Gregg Popovich, uno de los entrenadores más exitosos y respetados en la historia de la NBA, anunció oficialmente su retiro como entrenador en jefe de los San Antonio Spurs, cargo que ocupó durante 29 temporadas. Con una carrera repleta de logros —incluidos cinco campeonatos y un récord histórico de 1.422 victorias—, Popovich se despide del banquillo pero continuará vinculado a la franquicia como presidente de operaciones de baloncesto.
“Ya no soy el entrenador, soy El Jefe”, dijo Popovich con su característico sentido del humor, durante una emotiva conferencia de prensa en la que estuvo acompañado por sus exjugadores y leyendas de los Spurs, Tim Duncan y Manu Ginóbili. El entrenador de 76 años también aprovechó el momento para presentar formalmente a su sucesor: Mitch Johnson, de 38 años, quien asumirá el liderazgo del equipo.

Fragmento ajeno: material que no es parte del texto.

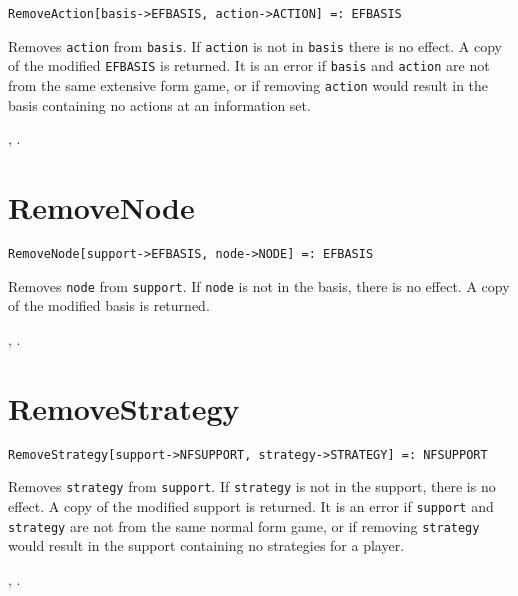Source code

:\begin{verbatim}
RemoveAction[basis->EFBASIS, action->ACTION] =: EFBASIS 
\end{verbatim}

\noindent
Removes \verb+action+ from \verb+basis+.  If
\verb+action+ is not in \verb+basis+ there is no
effect.  A copy of the modified \verb+EFBASIS+ is returned.  It is an error
if \verb+basis+ and \verb+action+ are not from the same extensive
form game, or if removing \verb+action+ would result in the basis
containing no actions at an information set.

\seealso {}, .


\section*{RemoveNode}\label{PrimRemoveNode}
\begin{verbatim}
RemoveNode[support->EFBASIS, node->NODE] =: EFBASIS 
\end{verbatim}

\noindent
Removes \verb+node+ from \verb+support+.  If \verb+node+ is not in
the basis, there is no effect.  A copy of the modified basis is
returned.  

\seealso {}, .


\section*{RemoveStrategy}\label{PrimRemoveStrategy}
\begin{verbatim}
RemoveStrategy[support->NFSUPPORT, strategy->STRATEGY] =: NFSUPPORT 
\end{verbatim}

\noindent
Removes \verb+strategy+ from \verb+support+.  If \verb+strategy+ is not in
the support, there is no effect.  A copy of the modified support is
returned.  It is an error if \verb+support+ and \verb+strategy+ are
not from the same normal form game, or if removing \verb+strategy+
would result in the support containing no strategies for a player.

\seealso {},
.


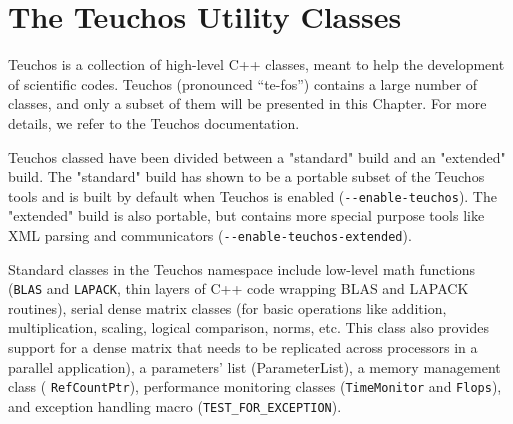 % 
% 
% 
%   
%   
% 
% 

\section{The Teuchos Utility Classes}
\label{chap:teuchos}

Teuchos is a collection of high-level C++ classes, meant to 
help the development of scientific codes. Teuchos (pronounced
``te-fos'') contains a large number of classes, and only a subset of
them will be presented in this Chapter. For more details, we refer to
the Teuchos documentation.

Teuchos classed have been divided between a "standard" build and an
"extended" build. The "standard" build has shown to be a portable subset
of the Teuchos tools and is built by default when Teuchos is enabled
(\verb!--enable-teuchos!). The "extended" build is also portable, but
contains more special purpose tools like XML parsing and communicators
(\verb!--enable-teuchos-extended!).

Standard classes in the Teuchos namespace include low-level math functions ({\tt BLAS}
and {\tt LAPACK}, thin layers of C++ code wrapping BLAS and
LAPACK routines), serial dense matrix classes (for basic operations like
addition, multiplication, scaling, logical comparison, norms, etc. This
class also provides support for a dense matrix that needs to be
replicated across processors in a parallel application), a parameters'
list (ParameterList), a memory management class (
\verb!RefCountPtr!), performance monitoring classes
(\verb!TimeMonitor! and \verb!Flops!), and exception
handling macro (\verb!TEST_FOR_EXCEPTION!).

La decisión de Popovich llega meses después de haber sufrido un derrame cerebral en noviembre de 2024, del cual aseguró estar recuperándose día a día. Sin embargo, admitió que no se siente en condiciones óptimas para seguir en el exigente puesto:
“Las cosas están mejorando, pero no lo suficiente para lo que planeamos a futuro. Es hora de hacer este cambio”.
Durante la conferencia, Popovich elogió ampliamente a Johnson, destacando su trabajo durante una temporada difícil y asegurando que cuenta con el respeto del vestuario:
“Este grupo merece lo mejor, y Mitch es el hombre indicado para llevar el timón. Haré todo lo posible para apoyarlo a él y al equipo”.
Por su parte, Johnson agradeció profundamente el legado de Popovich, afirmando que su mentor ha sido una inspiración constante:
“Me ha enseñado tanto, no solo sobre baloncesto, sino sobre liderazgo, humildad y presencia. Es un honor seguir su camino”.
La noticia ha conmovido al mundo del deporte, que reconoce en Popovich no solo a un técnico ganador, sino también a un formador de personas, defensor de los valores colectivos y figura clave en el desarrollo de una cultura ganadora en San Antonio.
Con su nuevo rol como “El Jefe”, Gregg Popovich continuará influyendo en la franquicia que ayudó a convertir en sinónimo de excelencia y respeto. Su legado trasciende las victorias: vive en cada jugador, asistente y aficionado que fue parte del viaje.